The slow strut of a gentle drumbeat opens Gravity and Friction’s first track, “Saint Peter,” and while the tempo of this opening cut from King Ropes’ second studio album is rather sluggish, the harmonies that it measuredly propels into the air around us instantly sweep us off our feet. We’re lazily basking in the texture and tone of the string arrangement guiding the song’s main melody, but what we do not yet realize is that King Ropes are simply preparing us for the crushing blows which await us in the firm “Butterfly Joint.” This song is sublimely muscular, and as we’ll soon find out, it offers us only a sample of what the next six songs have in store for us in this amazingly engaging LP.
“California Stars” keeps the cocky energy of “Butterfly Joint” going strong by introducing a punkish angst to the guttural stomp of the drums in the background. The guitars get a little meaner in this track whilst the bassline gets a bit leaner, and the two balance the music out just enough to make the song a worthy single, if King Ropes were to be interested in releasing it as such. “Brown” slows things down to the molasses-like pace of “Saint Peter,” and in the seven and a half minute journey that it takes us on, it shows us more of this band’s in-studio capabilities than anything they have recorded previously has. This is a crown jewel of a composition, and definitely among my favorite King Ropes songs to date.
Thrills and chills just keep on coming as the group finds its way into the psychedelic-tinged “Mouth Full of Bees,” an elegant ballad that spotlights the softer side of Gravity and Friction before turning us loose once more in the menacing melodies of the album’s title track. The framework of this song is reminiscent of the Modern Lovers classic “Pablo Picasso,” but the harmonies that the track contains are much sharper by contrast. It’s an interesting segue into the progressive “Giacomo’s Assistant,” and certainly one of the record’s most communicative songs from a lyrical point of view. King Ropes don’t draw from the same well that their American indie rock contemporaries tend to in this LP; I think that they wanted to get as far away from the status quo as possible here.
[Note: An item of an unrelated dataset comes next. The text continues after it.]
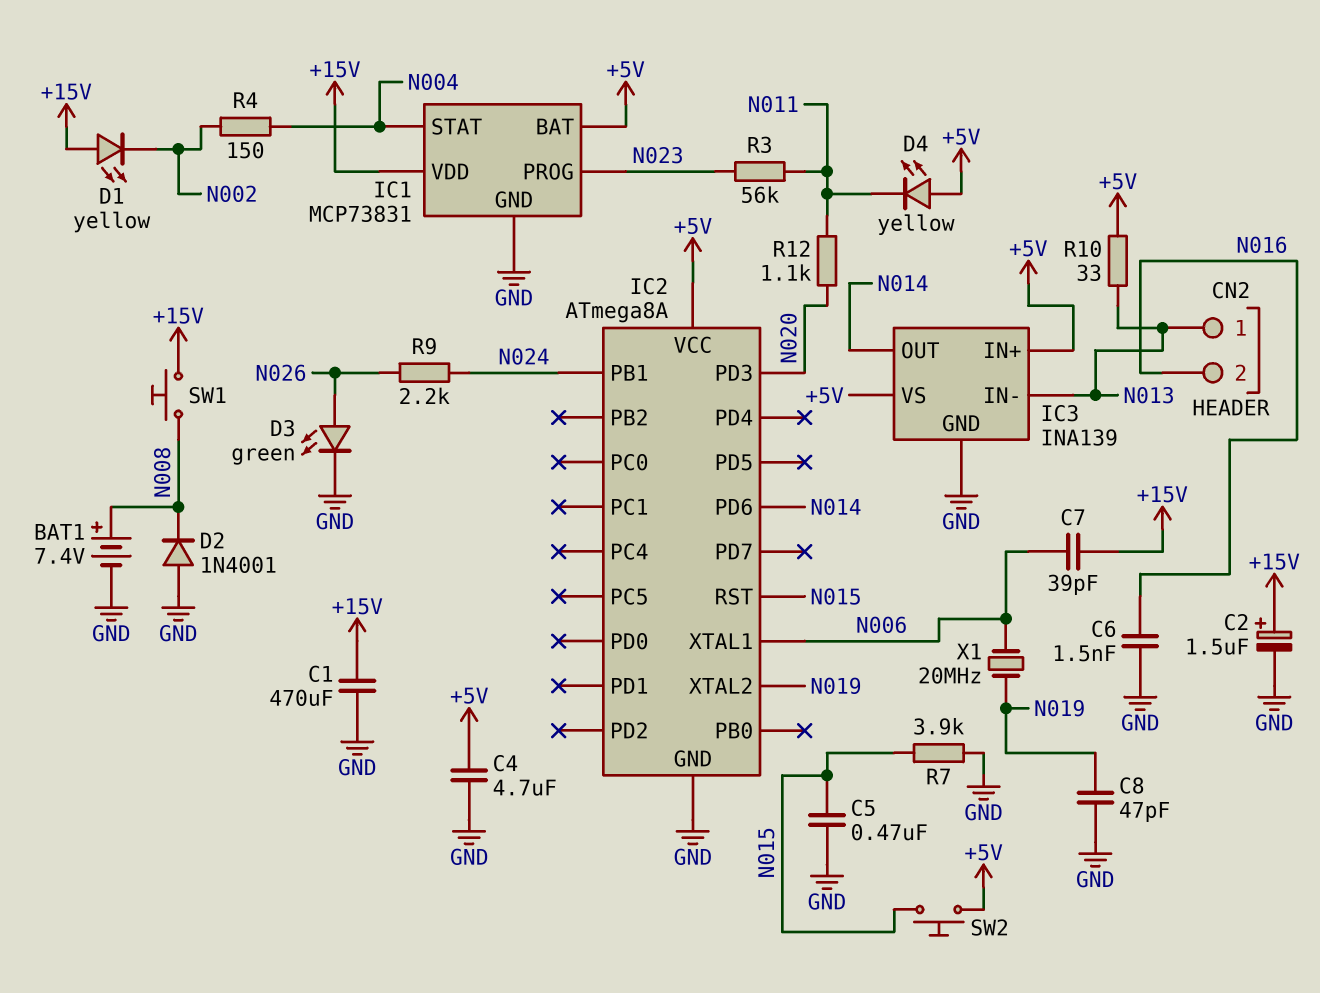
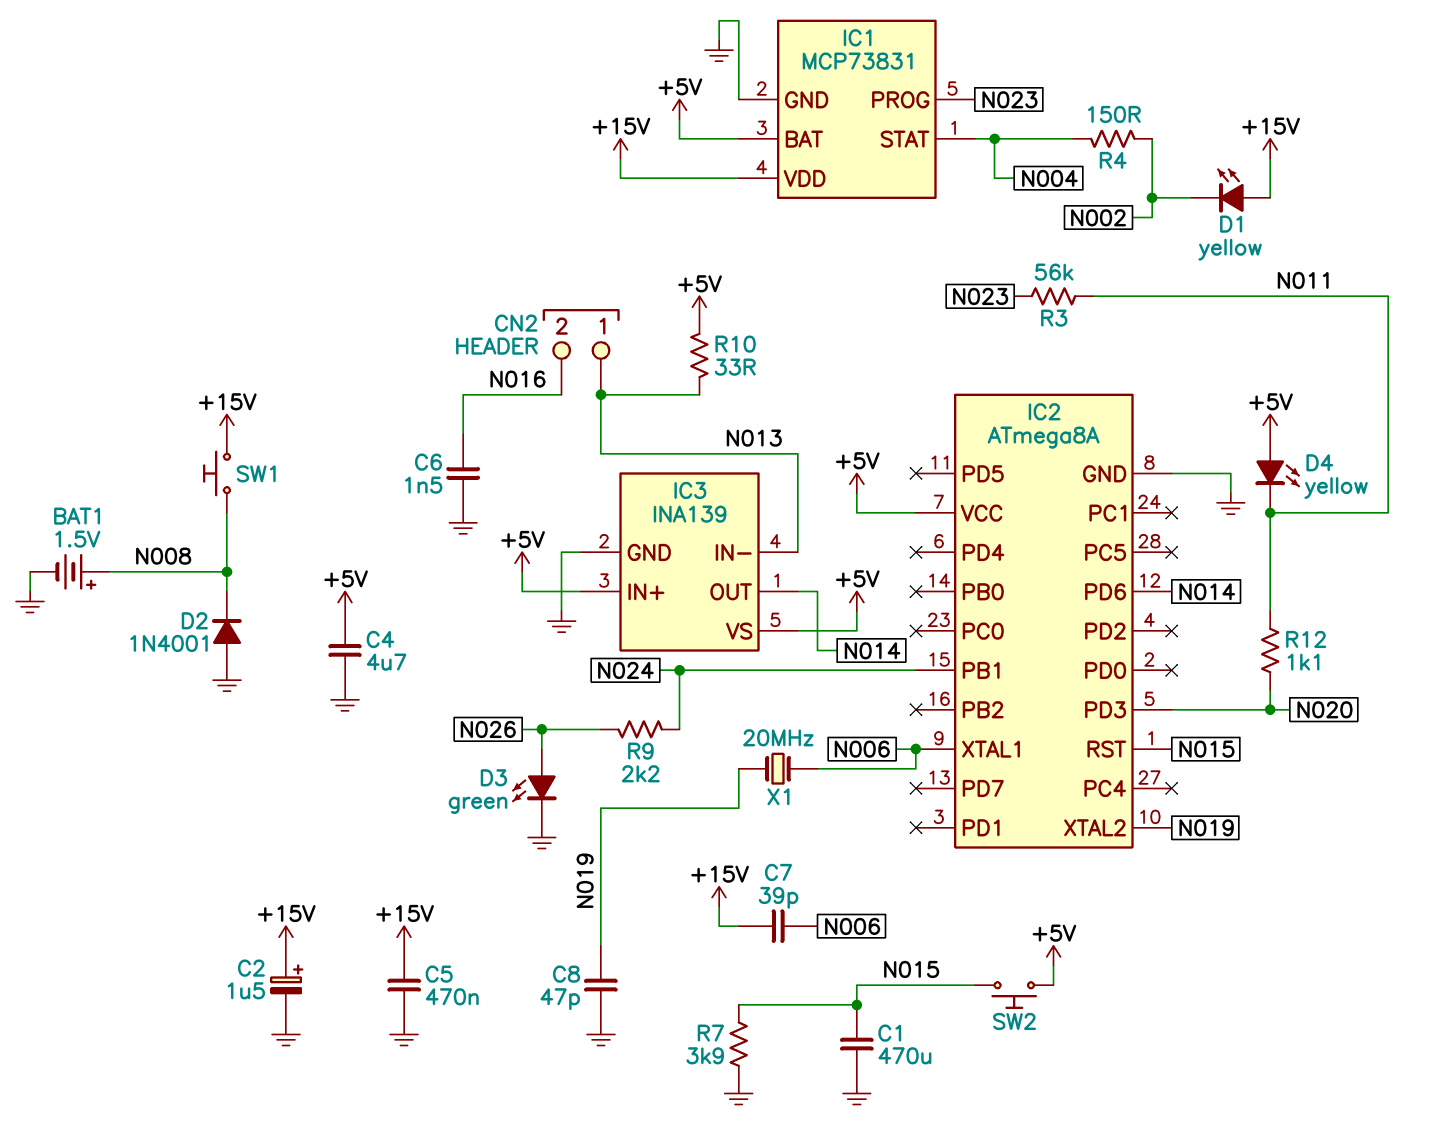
BAT1: 7.4V (plus N008, minus GND) -> 1.5V (plus N008, minus GND)
C1: 470uF (+15V, GND) -> 470uF (GND, N015)
C5: 470nF (GND, N015) -> 470nF (+15V, GND)

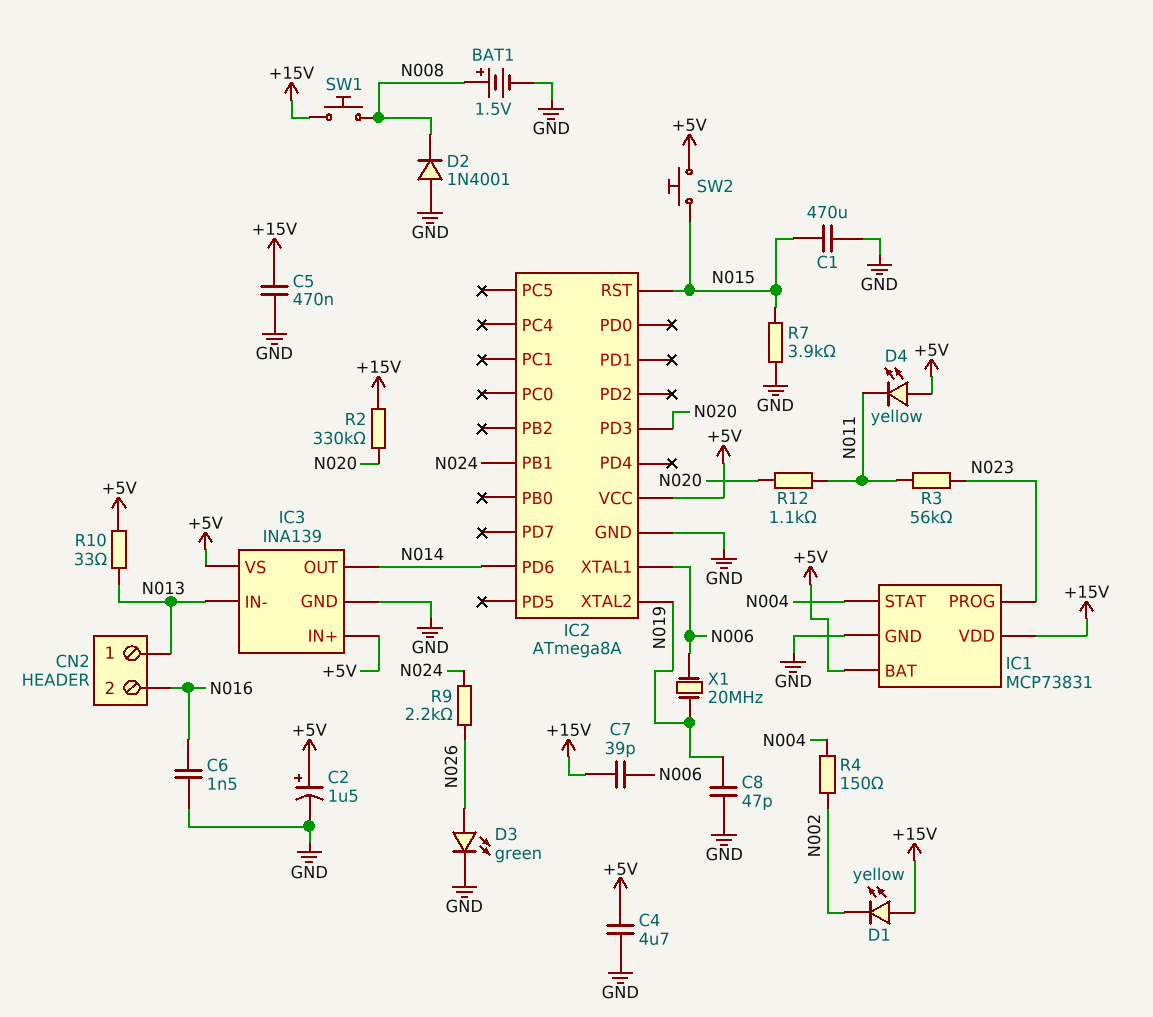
C2: 1.5uF (plus +15V, minus GND) -> 1.5uF (plus +5V, minus GND)
R2: none -> 330k (+15V, N020)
Gravity and Friction comes to a conclusion with the retrospective noise ballad that is “These Days,” and though the track is quite long at just under seven minutes in total length, it’s a difficult song to put down once you’ve picked it up for the first time. Overall, I think that King Ropes show a lot of stylistic improvement from what they last submitted in the Green Wolverine EP here, and if they remain on this present artistic trajectory, I don’t see why they wouldn’t start making some waves with mainstream listeners as 2020 comes into view. Gravity and Friction is a homerun for this band, and an LP that I would recommend to anyone unaware of their work as an unbeatable jumping-off point.